This is the fourth post about Itay Braun's seminar in the SQL & BI conference. In this post, I'll write some notes I collected from the third part of the seminar which discussed SSIS.
- Log everything that happens inside the package. Use the SSIS log providers and the event handlers. The effect on performance is not significant.
- Analyize the log data. You can analize total execution time, SSAS partition processing time and much more.
- Log detailed error information about rejected rows. You can even log the actual error row.
- Monitor also the execution of the ETL jobs.
- Data Profiling is a new feature in SSIS 2008. It's used for analysis of the data's quality in the DWH. Go and learn.
- Configure everything you can in the package configuration, such as: tasks, containers, variables, connection managers and data flow components. You can use XML config file, config from parent package, registry configuration or even configuration from a table.
- The Cache Transformation saves data in the cache. It's very useful in lookups.
- Data types: Make them as "small" as possible (better performance). Be aware of precision issues when using money, float and decimal types.
- Don't sort in SSIS unless it's absolutely necessary.
- Sometimes using T-SQL will be faster then running it in SSIS.

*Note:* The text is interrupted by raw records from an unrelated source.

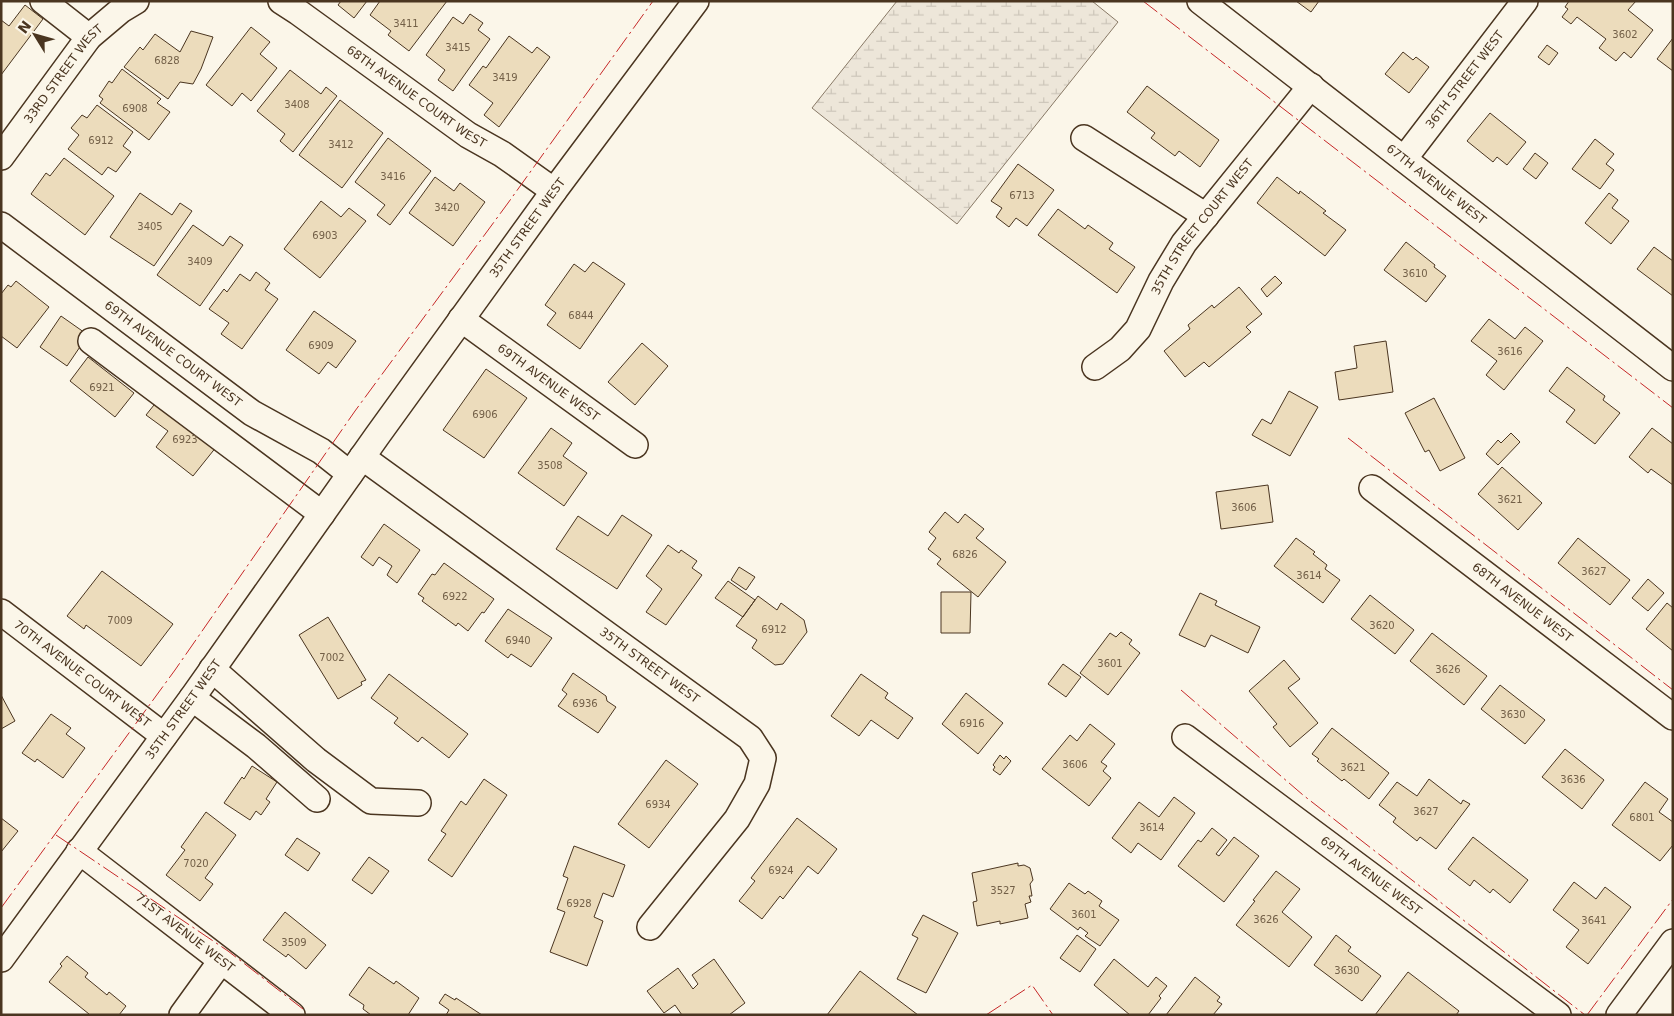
<svg xmlns="http://www.w3.org/2000/svg" width="1674" height="1016" viewBox="0 0 1674 1016" font-family="'DejaVu Sans',sans-serif">
<style>
.wetland{fill:url(#wetland-marsh);stroke:#887966}
.building{fill:#ecdcbc;stroke:#4a3520}
.lines{fill:none;stroke-linecap:round;stroke-linejoin:round}
.minor-casing{stroke:#4a3520;stroke-width:28}
.minor{stroke:#fbf6e9;stroke-width:25}
.power{stroke:#c62828;stroke-width:1;stroke-dasharray:18 4 2.5 4;stroke-linecap:butt}
.labels{text-anchor:middle;stroke-width:4;stroke-linejoin:round;paint-order:stroke}
.number-label{font-size:10px;fill:#725f47}
.street-label{font-size:12px;fill:#4a3520;stroke:#fbf6e9}
</style>
<defs>
<pattern id="wetland-marsh" width="20" height="14" patternUnits="userSpaceOnUse" patternTransform="scale(1.25)"><rect width="20" height="14" fill="#ede6d9"/><path d="M1 5h8M5 5V1M11 12h8M15 12V8" fill="none" stroke="#cdc6ba"/></pattern>
</defs>
<rect width="100%" height="100%" fill="#fbf6e9"/>
<!-- wetland -->
<path class="wetland" d="M 897,1 L 1092,1 L 1118,22 L 957,224 L 812,108 Z"/>
<!-- building -->
<path class="building" d="M 341,1 L 367,1 L 354,18 L 338,5 Z
M 380,1 L 447,1 L 409,51 L 388,35 L 391,31 L 370,15 Z
M 1296,1 L 1319,1 L 1311,12 Z
M 1569,1 L 1636,1 L 1628,10 L 1653,30 L 1631,58 L 1624,52 L 1616,61 L 1599,48 L 1606,39 L 1577,17 L 1571,24 L 1562,17 L 1568,9 L 1565,7 Z
M 25,5 L 43,19 L 1,75 L 1,20 L 9,26 Z
M 470,14 L 483,23 L 478,30 L 490,39 L 453,91 L 438,80 L 445,70 L 426,55 L 453,17 L 463,24 Z
M 251,27 L 270,42 L 260,54 L 277,68 L 251,101 L 242,93 L 232,106 L 206,85 Z
M 191,31 L 213,37 L 201,69 L 193,84 L 180,82 L 168,99 L 124,67 L 140,47 L 143,50 L 155,34 L 180,52 Z
M 509,36 L 532,53 L 537,47 L 550,57 L 499,127 L 484,115 L 493,103 L 469,85 L 483,66 L 486,68 Z
M 1673,38 L 1673,71 L 1657,59 Z
M 1547,45 L 1558,53 L 1549,65 L 1538,57 Z
M 1403,52 L 1413,60 L 1416,57 L 1429,67 L 1409,93 L 1385,74 Z
M 122,69 L 161,99 L 157,103 L 170,112 L 149,140 L 100,103 L 103,99 L 99,96 L 109,81 L 112,83 Z
M 290,70 L 321,94 L 326,87 L 337,96 L 293,152 L 280,141 L 285,134 L 257,111 Z
M 1147,86 L 1219,140 L 1200,167 L 1179,151 L 1175,156 L 1151,138 L 1155,133 L 1127,112 Z
M 340,100 L 383,133 L 342,188 L 299,155 Z
M 97,105 L 133,132 L 123,146 L 131,152 L 116,172 L 108,167 L 102,175 L 68,149 L 79,135 L 71,128 L 82,115 L 87,118 Z
M 1490,113 L 1526,142 L 1507,165 L 1497,157 L 1493,162 L 1467,141 Z
M 388,138 L 431,171 L 390,225 L 377,215 L 385,205 L 355,182 Z
M 1595,139 L 1614,154 L 1606,164 L 1614,170 L 1600,189 L 1572,169 Z
M 1535,153 L 1548,163 L 1536,179 L 1523,169 Z
M 64,158 L 114,196 L 85,235 L 31,194 L 46,173 L 50,176 Z
M 1018,164 L 1054,190 L 1027,226 L 1016,218 L 1009,227 L 996,217 L 1002,208 L 991,201 Z
M 435,177 L 454,191 L 460,183 L 485,202 L 453,246 L 409,213 Z
M 1277,177 L 1299,194 L 1300,191 L 1326,211 L 1323,213 L 1346,230 L 1325,256 L 1257,203 Z
M 140,193 L 172,215 L 180,203 L 192,211 L 154,266 L 110,237 Z
M 1609,193 L 1618,200 L 1612,208 L 1629,221 L 1611,244 L 1585,223 Z
M 321,201 L 341,217 L 349,208 L 366,221 L 320,278 L 284,249 Z
M 1058,209 L 1085,229 L 1088,225 L 1113,243 L 1109,249 L 1135,267 L 1117,293 L 1038,235 Z
M 193,225 L 223,246 L 230,236 L 243,245 L 200,306 L 157,275 Z
M 1406,242 L 1435,265 L 1434,267 L 1446,276 L 1426,302 L 1384,270 Z
M 1654,247 L 1673,261 L 1673,296 L 1637,269 Z
M 593,262 L 625,284 L 580,349 L 547,325 L 556,313 L 545,305 L 574,264 L 585,272 Z
M 256,272 L 270,283 L 265,290 L 278,299 L 242,349 L 221,334 L 229,323 L 209,309 L 224,289 L 227,292 L 240,274 L 250,281 Z
M 1275,276 L 1282,283 L 1267,297 L 1261,289 Z
M 16,281 L 49,307 L 17,348 L 1,336 L 1,294 L 8,285 L 11,287 Z
M 1239,287 L 1262,314 L 1246,327 L 1251,332 L 1209,367 L 1204,362 L 1185,377 L 1164,351 L 1190,329 L 1188,325 L 1212,305 L 1214,308 Z
M 314,311 L 356,341 L 336,368 L 328,362 L 319,374 L 286,350 Z
M 61,316 L 88,335 L 67,366 L 40,347 Z
M 1489,319 L 1515,339 L 1525,327 L 1543,341 L 1504,390 L 1486,375 L 1497,361 L 1471,341 Z
M 1386,341 L 1393,392 L 1339,400 L 1335,372 L 1357,368 L 1354,346 Z
M 642,343 L 668,366 L 635,405 L 608,382 Z
M 88,357 L 134,393 L 115,417 L 70,381 Z
M 1567,367 L 1605,396 L 1603,400 L 1620,413 L 1595,444 L 1566,422 L 1575,410 L 1549,391 Z
M 486,369 L 527,398 L 484,458 L 443,430 Z
M 1289,391 L 1318,407 L 1290,456 L 1252,435 L 1262,419 L 1271,424 Z
M 1434,398 L 1465,458 L 1440,471 L 1429,450 L 1425,452 L 1405,413 Z
M 158,400 L 217,446 L 193,476 L 156,447 L 168,431 L 146,415 Z
M 551,428 L 572,443 L 563,456 L 587,473 L 564,506 L 518,473 Z
M 1652,428 L 1673,444 L 1673,485 L 1651,469 L 1648,473 L 1629,457 Z
M 1511,433 L 1520,442 L 1498,465 L 1486,454 L 1498,440 L 1501,443 Z
M 1502,467 L 1542,503 L 1518,530 L 1478,494 Z
M 1268,485 L 1273,522 L 1221,529 L 1216,492 Z
M 945,512 L 958,523 L 965,514 L 984,529 L 976,538 L 1006,562 L 978,597 L 937,564 L 941,559 L 928,549 L 936,538 L 929,532 Z
M 622,515 L 652,535 L 617,589 L 556,549 L 578,516 L 608,536 Z
M 384,524 L 420,550 L 397,583 L 387,575 L 392,566 L 379,557 L 373,566 L 361,557 Z
M 1296,538 L 1315,552 L 1313,554 L 1327,565 L 1325,569 L 1340,580 L 1323,603 L 1274,566 Z
M 1578,538 L 1630,580 L 1610,605 L 1558,563 Z
M 668,545 L 679,553 L 681,550 L 697,561 L 692,568 L 702,575 L 666,625 L 646,612 L 662,589 L 646,576 Z
M 444,563 L 494,599 L 484,613 L 482,612 L 468,631 L 458,623 L 456,626 L 422,601 L 424,598 L 418,594 L 432,574 L 435,575 Z
M 739,567 L 755,577 L 746,590 L 731,580 Z
M 102,571 L 173,624 L 141,666 L 86,625 L 84,629 L 67,616 Z
M 1648,579 L 1664,593 L 1648,611 L 1632,598 Z
M 728,581 L 755,600 L 743,617 L 715,598 Z
M 941,592 L 971,592 L 970,633 L 941,633 Z
M 1200,593 L 1217,601 L 1215,605 L 1260,627 L 1248,653 L 1211,635 L 1205,647 L 1179,635 Z
M 1370,595 L 1414,630 L 1395,654 L 1351,619 Z
M 758,596 L 777,610 L 781,603 L 804,620 L 807,632 L 783,664 L 775,665 L 752,648 L 757,640 L 736,626 Z
M 1667,603 L 1673,608 L 1673,651 L 1646,629 Z
M 508,609 L 552,638 L 531,667 L 511,654 L 508,658 L 485,641 Z
M 328,617 L 366,680 L 361,682 L 362,685 L 338,699 L 299,635 Z
M 1121,632 L 1132,640 L 1129,644 L 1140,653 L 1108,695 L 1080,673 L 1110,633 L 1116,637 Z
M 1432,633 L 1487,676 L 1464,705 L 1410,661 Z
M 1284,660 L 1300,679 L 1288,688 L 1318,723 L 1290,747 L 1273,727 L 1277,724 L 1249,691 Z
M 1063,664 L 1081,677 L 1066,697 L 1048,684 Z
M 573,673 L 606,696 L 607,701 L 616,707 L 598,733 L 558,706 L 567,694 L 562,690 Z
M 389,674 L 468,734 L 449,758 L 422,737 L 418,742 L 394,723 L 398,718 L 371,698 Z
M 861,674 L 888,693 L 885,698 L 913,718 L 898,739 L 871,720 L 859,736 L 831,716 Z
M 1500,685 L 1545,720 L 1525,744 L 1481,709 Z
M 966,693 L 1003,723 L 978,754 L 942,724 Z
M 1,695 L 15,721 L 1,729 Z
M 51,714 L 71,728 L 66,734 L 85,748 L 63,778 L 37,759 L 35,762 L 22,753 Z
M 1090,724 L 1115,744 L 1101,762 L 1107,766 L 1103,771 L 1111,778 L 1089,806 L 1042,769 L 1070,735 L 1077,741 Z
M 1332,728 L 1389,773 L 1369,799 L 1344,779 L 1342,781 L 1317,761 L 1319,759 L 1312,754 Z
M 1565,749 L 1604,780 L 1582,809 L 1542,777 Z
M 1000,755 L 1004,759 L 1006,756 L 1011,761 L 1000,775 L 993,770 L 995,767 L 993,765 Z
M 666,760 L 698,784 L 649,848 L 618,824 Z
M 252,766 L 277,782 L 266,799 L 270,802 L 261,815 L 256,811 L 250,820 L 224,803 L 242,777 L 244,779 Z
M 484,779 L 507,795 L 452,877 L 428,860 L 446,834 L 441,831 L 461,801 L 466,805 Z
M 1429,779 L 1461,804 L 1463,800 L 1470,804 L 1436,849 L 1420,837 L 1417,841 L 1393,822 L 1396,818 L 1379,805 L 1397,782 L 1417,796 Z
M 1645,782 L 1668,799 L 1659,812 L 1673,822 L 1673,845 L 1660,861 L 1612,825 Z
M 1174,797 L 1195,813 L 1161,860 L 1138,843 L 1131,853 L 1112,838 L 1139,802 L 1159,817 Z
M 206,812 L 236,835 L 205,878 L 213,884 L 200,901 L 166,875 L 185,850 L 181,847 Z
M 1,818 L 18,831 L 1,852 Z
M 797,818 L 837,849 L 818,874 L 808,866 L 783,899 L 780,896 L 762,919 L 739,901 L 755,881 L 751,878 Z
M 1212,828 L 1227,840 L 1216,854 L 1219,856 L 1234,837 L 1259,856 L 1224,902 L 1178,866 L 1198,840 L 1201,842 Z
M 1473,837 L 1528,880 L 1510,903 L 1493,889 L 1490,893 L 1474,880 L 1470,886 L 1448,869 Z
M 297,838 L 320,853 L 308,871 L 285,855 Z
M 574,846 L 625,865 L 613,897 L 603,893 L 594,917 L 603,921 L 587,966 L 550,952 L 565,912 L 557,909 L 568,878 L 563,876 Z
M 369,857 L 389,871 L 372,894 L 352,880 Z
M 1018,863 L 1018,866 L 1024,865 L 1030,868 L 1033,880 L 1030,884 L 1032,896 L 1029,896 L 1031,902 L 1025,904 L 1028,918 L 1000,924 L 1000,921 L 977,926 L 973,902 L 977,901 L 972,873 Z
M 1276,871 L 1300,889 L 1282,912 L 1312,937 L 1289,967 L 1236,925 L 1255,901 L 1253,900 Z
M 1574,882 L 1596,899 L 1605,887 L 1631,907 L 1588,964 L 1566,947 L 1579,930 L 1553,910 Z
M 1069,883 L 1085,894 L 1088,891 L 1102,901 L 1099,906 L 1119,920 L 1100,946 L 1085,936 L 1088,933 L 1080,927 L 1078,930 L 1050,909 Z
M 285,912 L 326,945 L 306,969 L 288,954 L 286,957 L 263,940 Z
M 923,915 L 958,933 L 926,993 L 897,979 L 918,938 L 912,935 Z
M 1077,935 L 1096,949 L 1080,972 L 1060,958 Z
M 1336,935 L 1351,947 L 1348,951 L 1381,976 L 1362,1001 L 1314,965 Z
M 67,956 L 88,973 L 85,977 L 107,995 L 109,992 L 126,1006 L 119,1015 L 88,1015 L 89,1014 L 49,982 L 62,966 L 60,964 Z
M 714,959 L 745,1003 L 729,1015 L 682,1015 L 675,1005 L 664,1013 L 647,991 L 678,968 L 693,989 L 698,984 L 692,975 Z
M 1114,959 L 1148,987 L 1156,977 L 1167,986 L 1159,996 L 1161,998 L 1148,1015 L 1130,1015 L 1094,985 Z
M 369,967 L 394,984 L 396,981 L 419,998 L 408,1015 L 371,1015 L 363,1009 L 364,1005 L 349,995 Z
M 860,971 L 918,1015 L 827,1015 Z
M 1408,972 L 1459,1011 L 1456,1015 L 1375,1015 Z
M 1195,977 L 1220,997 L 1217,1001 L 1222,1004 L 1213,1015 L 1166,1015 Z
M 445,994 L 455,1000 L 456,998 L 482,1015 L 446,1015 L 449,1010 L 439,1003 Z"/>
<g class="lines">
<defs>
<g id="minor">
<path d="M 43,1 L 89,37"/>
<path id="s1" d="M 281,1 L 298,12 L 468,135 L 502,154 L 554,191"/>
<path id="s2" d="M 1200,1 L 1673,368"/>
<path d="M 1084,138 L 1206,216"/>
<path id="s3" d="M 1,157 L 89,37 L 121,10 L 136,1"/>
<path id="s4" d="M 1404,159 L 1525,1"/>
<path id="s5" d="M 1,225 L 252,413 L 321,451 L 350,474"/>
<path id="s6" d="M 461,319 L 635,445"/>
<path d="M 91,341 L 322,514"/>
<path id="s7" d="M 1095,367 L 1120,349 L 1138,329 L 1161,281 L 1184,243 L 1311,86"/>
<path id="s8" d="M 362,457 L 750,738 L 763,758 L 757,784 L 737,819 L 650,927"/>
<path id="s9" d="M 1372,488 L 1673,717"/>
<path id="s10" d="M 1,612 L 164,736"/>
<path d="M 212,669 L 316,760 L 371,801 L 418,803"/>
<path d="M 192,698 L 256,746 L 317,799"/>
<path id="s11" d="M 1185,737 L 1558,1015"/>
<path id="s12" d="M 79,851 L 292,1015"/>
<path id="s13" d="M 1,959 L 192,698 L 377,436 L 554,191 L 696,1"/>
<path d="M 182,1015 L 221,961"/>
<path d="M 1619,1015 L 1673,942"/>
</g>
</defs>
<!-- minor casing -->
<use href="#minor" class="minor-casing"/>
<!-- minor -->
<use href="#minor" class="minor"/>
<!-- power -->
<path class="power" d="M 1143,1 L 1673,408
M 1348,438 L 1673,690
M 1181,690 L 1303,795 L 1585,1015
M 56,835 L 228,951 L 303,1009
M 1,908 L 175,670 L 355,411 L 508,203 L 653,1
M 986,1015 L 1032,985 L 1053,1015
M 1587,1015 L 1673,899"/>
</g>
<g class="labels">
<!-- number labels -->
<g class="number-label">
<text x="406" y="27">3411</text>
<text x="1625" y="38">3602</text>
<text x="458" y="51">3415</text>
<text x="167" y="64">6828</text>
<text x="505" y="81">3419</text>
<text x="297" y="108">3408</text>
<text x="135" y="112">6908</text>
<text x="101" y="144">6912</text>
<text x="341" y="148">3412</text>
<text x="393" y="180">3416</text>
<text x="1022" y="199">6713</text>
<text x="447" y="211">3420</text>
<text x="150" y="230">3405</text>
<text x="325" y="239">6903</text>
<text x="200" y="265">3409</text>
<text x="1415" y="277">3610</text>
<text x="581" y="319">6844</text>
<text x="321" y="349">6909</text>
<text x="1510" y="355">3616</text>
<text x="102" y="391">6921</text>
<text x="485" y="418">6906</text>
<text x="185" y="443">6923</text>
<text x="550" y="469">3508</text>
<text x="1510" y="503">3621</text>
<text x="1244" y="511">3606</text>
<text x="965" y="558">6826</text>
<text x="1594" y="575">3627</text>
<text x="1309" y="579">3614</text>
<text x="455" y="600">6922</text>
<text x="120" y="624">7009</text>
<text x="1382" y="629">3620</text>
<text x="774" y="633">6912</text>
<text x="518" y="644">6940</text>
<text x="332" y="661">7002</text>
<text x="1110" y="667">3601</text>
<text x="1448" y="673">3626</text>
<text x="585" y="707">6936</text>
<text x="1513" y="718">3630</text>
<text x="972" y="727">6916</text>
<text x="1075" y="768">3606</text>
<text x="1353" y="771">3621</text>
<text x="1573" y="783">3636</text>
<text x="658" y="808">6934</text>
<text x="1426" y="815">3627</text>
<text x="1642" y="821">6801</text>
<text x="1152" y="831">3614</text>
<text x="196" y="867">7020</text>
<text x="781" y="874">6924</text>
<text x="1003" y="894">3527</text>
<text x="579" y="907">6928</text>
<text x="1084" y="918">3601</text>
<text x="1266" y="923">3626</text>
<text x="1594" y="924">3641</text>
<text x="294" y="946">3509</text>
<text x="1347" y="974">3630</text>
</g>
<!-- street labels -->
<g class="street-label">
<text dy="4" stroke="none"><textPath href="#s3" startOffset="104">33RD STREET WEST</textPath></text>
<text dy="4" stroke="none"><textPath href="#s4" startOffset="100">36TH STREET WEST</textPath></text>
<text dy="4" stroke="none"><textPath href="#s1" startOffset="166">68TH AVENUE COURT WEST</textPath></text>
<text dy="4" stroke="none"><textPath href="#s2" startOffset="299">67TH AVENUE WEST</textPath></text>
<text dy="4" stroke="none"><textPath href="#s13" startOffset="901">35TH STREET WEST</textPath></text>
<text dy="4" stroke="none"><textPath href="#s7" startOffset="179">35TH STREET COURT WEST</textPath></text>
<text dy="4" stroke="none"><textPath href="#s5" startOffset="215">69TH AVENUE COURT WEST</textPath></text>
<text dy="4" stroke="none"><textPath href="#s6" startOffset="108">69TH AVENUE WEST</textPath></text>
<text dy="4" stroke="none"><textPath href="#s9" startOffset="189">68TH AVENUE WEST</textPath></text>
<text dy="4" stroke="none"><textPath href="#s8" startOffset="355">35TH STREET WEST</textPath></text>
<text dy="4" stroke="none"><textPath href="#s10" startOffset="102">70TH AVENUE COURT WEST</textPath></text>
<text dy="4" stroke="none"><textPath href="#s13" startOffset="309">35TH STREET WEST</textPath></text>
<text dy="4" stroke="none"><textPath href="#s11" startOffset="232">69TH AVENUE WEST</textPath></text>
<text dy="4" stroke="none"><textPath href="#s12" startOffset="134">71ST AVENUE WEST</textPath></text>
</g>
</g>
<!-- border -->
<rect width="1674" height="1016" fill="none" stroke="#4a3520" stroke-width="5"/>
<!-- north arrow -->
<g transform="translate(35 35) rotate(307)" stroke="#fbf6e9" stroke-width="4" paint-order="stroke">
<path d="M0-4L9 19L0 12L-9 19Z" fill="#4a3520"/>
<text y="-8" font-size="14" font-weight="bold" text-anchor="middle" fill="#4a3520">N</text>
</g>
</svg>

Some of the tips are also relevant in Informatica. For example, I always let the DB make the sort whenever possible. Sometimes it's also works with joins. Running packages or procedures can be much more faster than running it in the ETL, but if you look at it from maintenance point of view you'll do it in the ETL. It depends on much factors, such as the time you can have to run the ETL, the knowledge in your team and more.